The Nikkei share average ended 1.8% higher at 20,776.10, posting the biggest daily percentage gain since March 26.
All of the Topix's 33 subsectors were in positive territory, with the broader Topix also jumping 2.1% to 1,530.08.
Powell said the central bank would act "as appropriate" to address trade war risks a day after St. Louis Fed chief James Bullard said a rate cut may be warranted soon. Powell said the Fed was "closely monitoring the implications" of a trade dispute that has disrupted global markets.
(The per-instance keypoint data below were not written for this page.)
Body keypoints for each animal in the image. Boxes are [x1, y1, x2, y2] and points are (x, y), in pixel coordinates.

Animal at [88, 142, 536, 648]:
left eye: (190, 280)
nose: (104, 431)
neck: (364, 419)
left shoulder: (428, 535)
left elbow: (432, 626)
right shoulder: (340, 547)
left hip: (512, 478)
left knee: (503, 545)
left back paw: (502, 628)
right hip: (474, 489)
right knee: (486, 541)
Investors are buying back recently battered stocks such as exporters and financial firms, analysts said, though developments in the U.S.-China trade war will have the ultimate say in future price moves.
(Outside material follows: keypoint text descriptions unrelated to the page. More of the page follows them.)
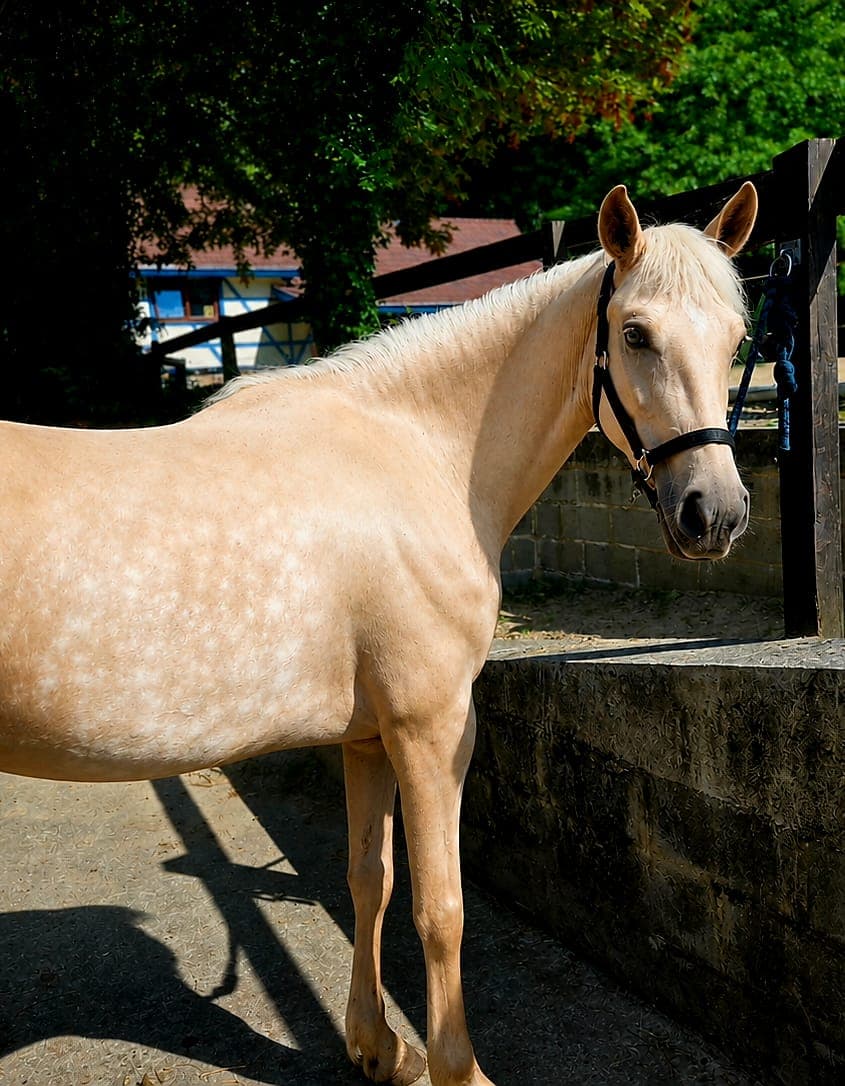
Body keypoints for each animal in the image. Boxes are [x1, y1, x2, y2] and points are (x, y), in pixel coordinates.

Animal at [0, 182, 757, 1085]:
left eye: (737, 336)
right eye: (635, 332)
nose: (714, 514)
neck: (418, 452)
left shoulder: (365, 736)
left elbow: (370, 878)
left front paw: (375, 1044)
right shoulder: (431, 728)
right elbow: (439, 907)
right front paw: (457, 1069)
"The market knows that even if the Fed cuts rates, global trade tensions won't be resolved easily," said Yutaka Miura, a senior technical analyst at Mizuho Securities, adding that the Fed's message was positive for investors.
Machinery makers and automakers regained some lost ground, with Fanuc Corp up 3%, Yaskawa Electric Corp jumping 4.3%, Advantest Corp rising 3.1% and Toyota Motor Corp advancing 2.5%.
Banks and insurers, which hunt for higher yielding products such as foreign bonds, also attracted buyers. Mitsubishi UFJ Financial Group rose 1.5% and Dai-ichi Life Holdings rallied 2.6%.
SoftBank Group Corp jumped 3% after the company said on Tuesday it expects to book around 1.2 trillion yen ($11.12 billion) in pre-tax profit on the sale of shares in China's Alibaba Group Holding Ltd.
Fast Retailing underperformed the market, falling 1% after the company said same-store sales at its Uniqlo clothing outlets in Japan fell 1.6% in May on the year.